### Exercise tasks:
1. In the sickle cell sample report, what hemoglobin S percentage did the patient's hemoglobin electrophoresis show?
2. Give the part of the sickle cell sample report between "INTERVAL HISTORY: The" and "of this year.", inclusive, again, with "grandmother" in place of "foster mother".

### Excerpt:
● ● ● ●

Sickle Cell Beta Plus Thalassemia Transcription Sample Report

Sickle Cell Beta Plus Thalassemia Transcription Sample Report

CHIEF COMPLAINT: Sickle cell beta plus thalassemia.

INTERVAL HISTORY: The patient returns to our pediatric hematology/oncology clinic for followup. Since the last clinic visit, the family moved. He comes accompanied by his foster mother and foster father. The couple is moving forward with adoption, which will become a reality in March of this year.

The patient is now a (XX)-month-old boy with diagnosis of sickle cell beta plus thalassemia. His hemoglobin electrophoresis back in MM/YYYY showed a hemoglobin S of 47%, hemoglobin F of 32%, hemoglobin A of 17%. The patient has been asymptomatic since his last clinic visit. However, mother says that at times he complains of lower extremity pain, which apparently improves with just massage. He has not been hospitalized for vasoocclusive pain crisis or any other sickle cell disease related complications.

● ● ● ●

### The data:
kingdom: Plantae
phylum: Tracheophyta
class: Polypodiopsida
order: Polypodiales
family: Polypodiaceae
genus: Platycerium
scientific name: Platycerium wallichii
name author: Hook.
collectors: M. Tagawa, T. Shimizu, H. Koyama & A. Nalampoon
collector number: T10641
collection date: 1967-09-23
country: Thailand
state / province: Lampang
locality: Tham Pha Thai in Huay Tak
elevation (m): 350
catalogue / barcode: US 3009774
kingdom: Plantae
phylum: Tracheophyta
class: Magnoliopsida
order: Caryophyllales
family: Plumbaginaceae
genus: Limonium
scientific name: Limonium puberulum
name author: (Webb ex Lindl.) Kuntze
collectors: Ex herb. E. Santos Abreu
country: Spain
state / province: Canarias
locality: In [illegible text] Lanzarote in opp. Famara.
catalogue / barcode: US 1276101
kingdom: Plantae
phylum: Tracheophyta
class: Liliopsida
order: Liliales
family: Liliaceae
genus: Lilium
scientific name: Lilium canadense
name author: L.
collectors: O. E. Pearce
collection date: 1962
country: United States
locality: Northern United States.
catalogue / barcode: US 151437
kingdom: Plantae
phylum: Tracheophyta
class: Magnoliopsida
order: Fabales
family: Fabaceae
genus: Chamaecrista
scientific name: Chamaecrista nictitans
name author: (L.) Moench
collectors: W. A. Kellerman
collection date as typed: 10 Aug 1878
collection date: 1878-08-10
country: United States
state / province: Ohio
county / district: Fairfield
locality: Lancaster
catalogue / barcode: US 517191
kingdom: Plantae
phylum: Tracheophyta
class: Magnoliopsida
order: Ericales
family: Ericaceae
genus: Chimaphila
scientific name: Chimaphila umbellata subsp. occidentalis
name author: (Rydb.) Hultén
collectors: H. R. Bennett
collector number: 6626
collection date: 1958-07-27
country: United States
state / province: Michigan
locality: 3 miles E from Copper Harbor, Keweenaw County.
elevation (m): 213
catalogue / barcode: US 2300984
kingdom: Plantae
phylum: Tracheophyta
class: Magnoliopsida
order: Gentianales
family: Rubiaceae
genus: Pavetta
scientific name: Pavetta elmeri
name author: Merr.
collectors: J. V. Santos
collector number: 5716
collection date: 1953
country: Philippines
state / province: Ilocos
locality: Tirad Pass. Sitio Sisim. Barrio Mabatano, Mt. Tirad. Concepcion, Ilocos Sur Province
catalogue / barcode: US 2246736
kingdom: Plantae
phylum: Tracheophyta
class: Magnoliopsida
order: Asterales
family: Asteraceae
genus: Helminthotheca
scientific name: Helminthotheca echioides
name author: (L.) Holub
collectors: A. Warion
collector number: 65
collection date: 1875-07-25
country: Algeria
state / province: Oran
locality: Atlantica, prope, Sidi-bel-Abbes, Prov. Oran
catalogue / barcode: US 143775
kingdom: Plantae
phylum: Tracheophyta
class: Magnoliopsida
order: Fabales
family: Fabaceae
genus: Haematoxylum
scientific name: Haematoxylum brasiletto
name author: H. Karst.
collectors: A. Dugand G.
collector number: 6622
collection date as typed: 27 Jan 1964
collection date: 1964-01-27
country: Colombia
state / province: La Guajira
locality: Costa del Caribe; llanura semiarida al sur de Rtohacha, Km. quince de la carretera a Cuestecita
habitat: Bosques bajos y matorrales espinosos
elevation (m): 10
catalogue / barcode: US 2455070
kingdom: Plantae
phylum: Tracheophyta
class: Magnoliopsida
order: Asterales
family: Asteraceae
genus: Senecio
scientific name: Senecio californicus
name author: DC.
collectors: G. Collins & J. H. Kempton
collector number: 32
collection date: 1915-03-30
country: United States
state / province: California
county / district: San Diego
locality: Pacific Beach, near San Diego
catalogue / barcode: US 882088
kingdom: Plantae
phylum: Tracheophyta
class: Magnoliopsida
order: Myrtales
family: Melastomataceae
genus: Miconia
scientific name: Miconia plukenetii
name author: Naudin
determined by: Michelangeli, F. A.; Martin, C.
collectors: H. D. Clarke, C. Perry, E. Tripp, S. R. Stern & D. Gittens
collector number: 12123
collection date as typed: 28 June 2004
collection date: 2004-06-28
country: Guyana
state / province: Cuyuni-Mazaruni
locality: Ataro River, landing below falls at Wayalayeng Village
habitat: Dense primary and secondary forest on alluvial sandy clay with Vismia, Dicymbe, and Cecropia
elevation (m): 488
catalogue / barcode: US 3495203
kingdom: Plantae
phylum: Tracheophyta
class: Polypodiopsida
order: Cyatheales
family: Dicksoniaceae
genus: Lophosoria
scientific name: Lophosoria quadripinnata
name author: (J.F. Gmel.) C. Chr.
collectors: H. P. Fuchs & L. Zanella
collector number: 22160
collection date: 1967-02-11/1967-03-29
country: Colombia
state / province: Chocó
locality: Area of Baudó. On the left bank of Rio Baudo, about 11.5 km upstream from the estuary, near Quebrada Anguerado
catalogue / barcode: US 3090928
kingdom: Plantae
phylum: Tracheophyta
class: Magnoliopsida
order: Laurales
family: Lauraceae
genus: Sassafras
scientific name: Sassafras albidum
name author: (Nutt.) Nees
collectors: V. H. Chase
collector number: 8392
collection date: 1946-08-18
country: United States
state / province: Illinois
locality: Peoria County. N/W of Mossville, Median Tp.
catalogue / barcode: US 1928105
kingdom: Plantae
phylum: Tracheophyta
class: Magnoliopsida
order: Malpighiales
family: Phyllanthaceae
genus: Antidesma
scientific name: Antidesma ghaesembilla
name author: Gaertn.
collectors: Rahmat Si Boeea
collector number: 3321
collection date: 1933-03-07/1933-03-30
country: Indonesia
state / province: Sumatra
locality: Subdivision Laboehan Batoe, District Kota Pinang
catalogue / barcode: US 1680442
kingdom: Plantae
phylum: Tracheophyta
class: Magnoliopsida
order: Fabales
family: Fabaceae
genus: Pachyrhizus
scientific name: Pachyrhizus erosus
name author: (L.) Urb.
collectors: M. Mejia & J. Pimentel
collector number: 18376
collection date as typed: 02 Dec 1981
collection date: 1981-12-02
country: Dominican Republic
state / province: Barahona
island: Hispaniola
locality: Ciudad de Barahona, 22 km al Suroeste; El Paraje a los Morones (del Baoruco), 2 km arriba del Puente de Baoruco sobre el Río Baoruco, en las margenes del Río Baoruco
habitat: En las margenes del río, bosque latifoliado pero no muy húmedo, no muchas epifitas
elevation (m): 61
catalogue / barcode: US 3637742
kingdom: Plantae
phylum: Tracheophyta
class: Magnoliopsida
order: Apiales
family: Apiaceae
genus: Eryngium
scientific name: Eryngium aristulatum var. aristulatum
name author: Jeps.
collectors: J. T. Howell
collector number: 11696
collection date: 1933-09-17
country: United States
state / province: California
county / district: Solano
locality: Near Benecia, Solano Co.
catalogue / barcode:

● ● ● ●

### Responses:
1. 47%

2.
INTERVAL HISTORY: The patient returns to our pediatric hematology/oncology clinic for followup. Since the last clinic visit, the family moved. He comes accompanied by his grandmother and foster father. The couple is moving forward with adoption, which will become a reality in March of this year.